Now, we need 2 things to compare. In the example, we are using Yōfuku (western style clothing, which can be anything from business suits to shorts and T-shirts) and wafuku (Japanese-style clothing; such as, kimono and the summer version of kimono called yukata). In order to be clear that we are only comparing these 2 things, we connect them by using to (and). 


And, finally, we need an adjective in order to complete our question. Kawaii means “cute” in Japanese. Since dochira is a pronoun (keyword: noun), we need to connect it to the adjective kawaii using ga.


And there we have it! We have constructed our sentence. 

Here are some other examples using dochira and docchi:

(Doraemon to Pikachu to, docchi ga suki?)
Which do you like better, Doraemon or Pikachu?
(Kanji to Nihongo no bunpou to, dochira ga muzukashii desu ka?)
Which is more difficult, Japanese kanji or Japanese grammar

BONUS: When answering these questions, you respond by replacing dochira or docchi with のほう (no hou). Here’s how you do it:

(Doraemon no hou ga suki.)
I like Doraemon better.
(Kanji no hou ga muzukashii.)
Kanji is more difficult.

Now, let’s take a look at dore.

2. アニメの中で、どれがおもしろい(ですか)?Anime no naka de, dore ga omoshiroi (desu ka)?  — Of all anime, which is the most entertaining? 

Here, we aren’t limiting our question to just 2 choices anymore. We’re offering a variety of choices encompassing the entirety of anime. Therefore, we use dore.

With dochira/docchi we had to connect our 2 options with the word to. Here, we state the category (anime) and follow it with no naka de (“of all,” or “within [this category]”). However, it is still possible to list 3 or more options to choose from. In this case you still connect them with to, but at the end, you connect them to dore with no naka de.

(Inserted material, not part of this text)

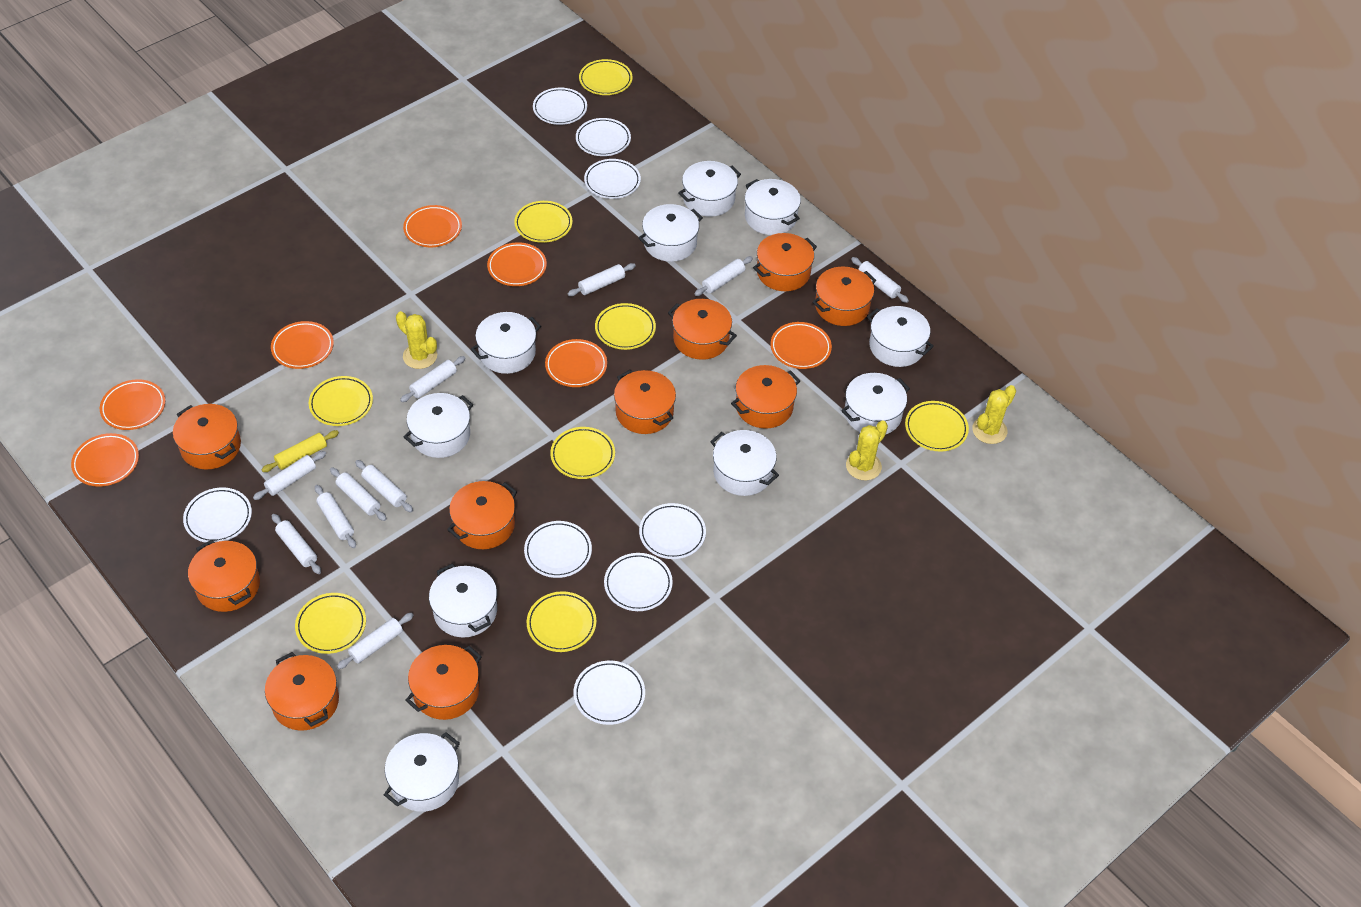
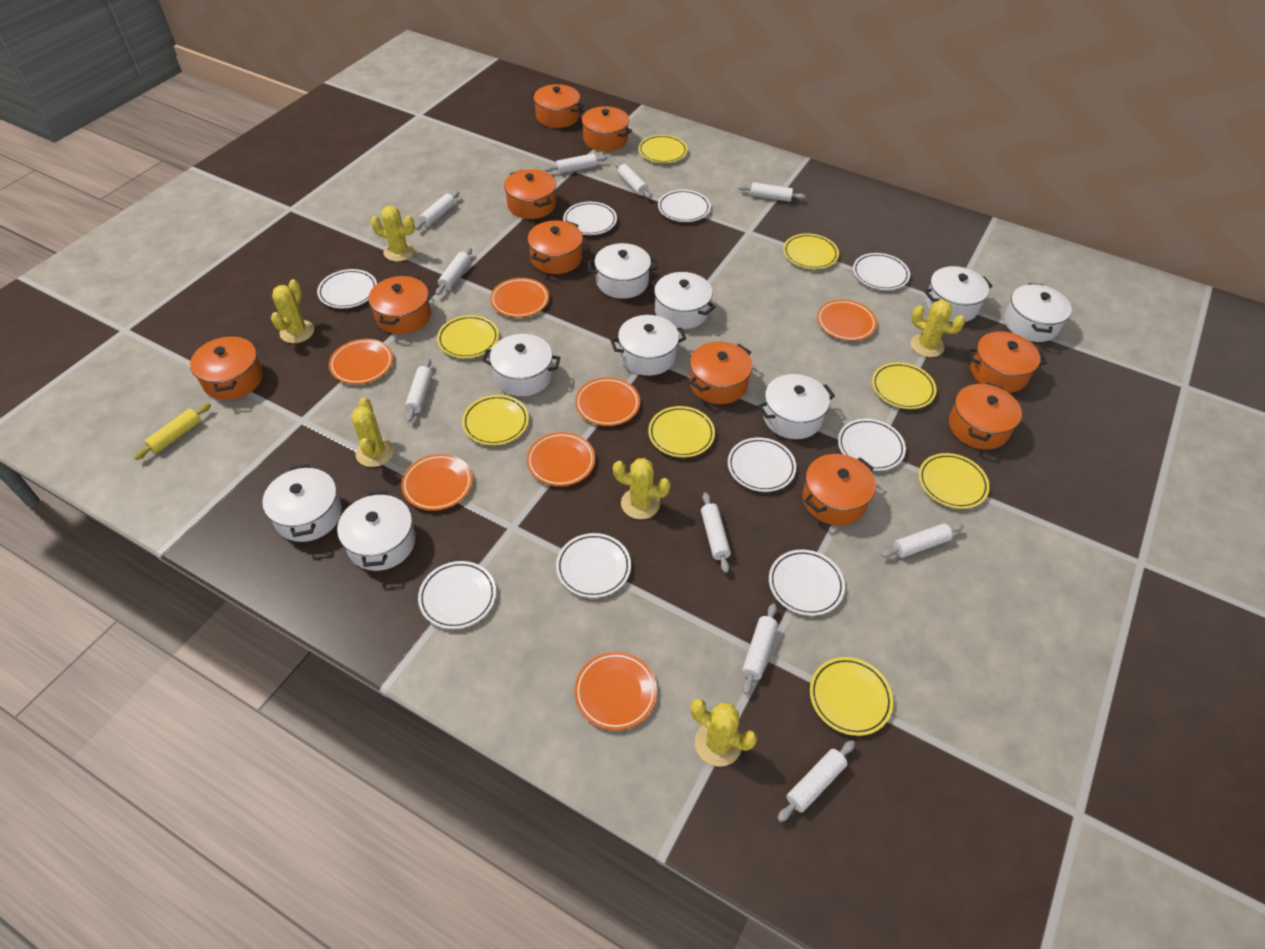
white plate: [183,487,252,543] [524,521,592,578] [533,88,587,125] [573,661,645,725] [576,118,631,156] [584,159,641,199] [604,553,673,611] [639,503,706,559] = 8 -> [317,269,377,308] [418,561,496,629] [556,533,631,598] [563,202,617,235] [658,190,711,222] [728,437,796,492] [769,549,845,616] [838,419,906,471] [853,253,910,290] = 9
white pot: [384,732,460,812] [404,393,473,458] [429,564,497,637] [471,312,541,374] [638,204,703,262] [678,161,741,217] [710,430,779,496] [745,179,801,235] [841,373,910,435] [867,306,934,367] = 10 -> [262,464,342,542] [337,491,416,571] [482,334,560,396] [588,243,658,299] [610,315,686,376] [651,272,716,329] [758,374,835,439] [924,266,993,322] [1004,283,1072,342] = 9
yellow cactus: [396,311,437,369] [846,420,888,480] [972,385,1016,444] = 3 -> [271,279,314,343] [351,397,394,467] [371,206,415,262] [613,458,671,520] [691,699,757,767] [911,300,965,357] = 6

Here is an example:

(Playstation 4 to Nintendo Switch to PC game no naka de, dore ga ii [desu ka]?)
Which is better, Playstation 4, Nintendo Switch, or PC games?

BONUS: In order to answer a dore question, instead of using no hou ga with dochira/docchi, you use 一番 (ichi-ban), which means “the best.” Here are some examples:

(One Piece ga ichi-ban omoshiroi [desu].)
One Piece is the most entertaining.
(Playstation 4 ga ii [desu] ne.)
I like Playstation 4 the best.

NOTICE: In the Playstation 4 example, we cut out ichi-ban for the sake of brevity. We’re not asking in all seriousness, “What is the top-of-the-line most technologically sound gaming system on the market?” We’re just asking which one you prefer; therefore, we’re not breaking any rules by cutting out ichi-ban.

3. どっちでもいい(です)Docchi de mo ii (desu) — Whichever is fine 

If someone presents you with options, and you don’t care either way, this is an indispensable phrase to use. You can also substitute docchi with dochira if you want to be more formal, and if someone presents you with an array of choices (3 or more), you can use dore.  


FRIEND: Karaoke to izakaya to, docchi ga ii? (Which is better, karaoke or izakaya?)
YOU: Docchi de mo ii. (Either is fine.)

Now that you’ve learned the basics of using dochira, docchi, and dore, it’s time to get out there and practice until using it becomes second nature. 

Remember: practice, practice, practice!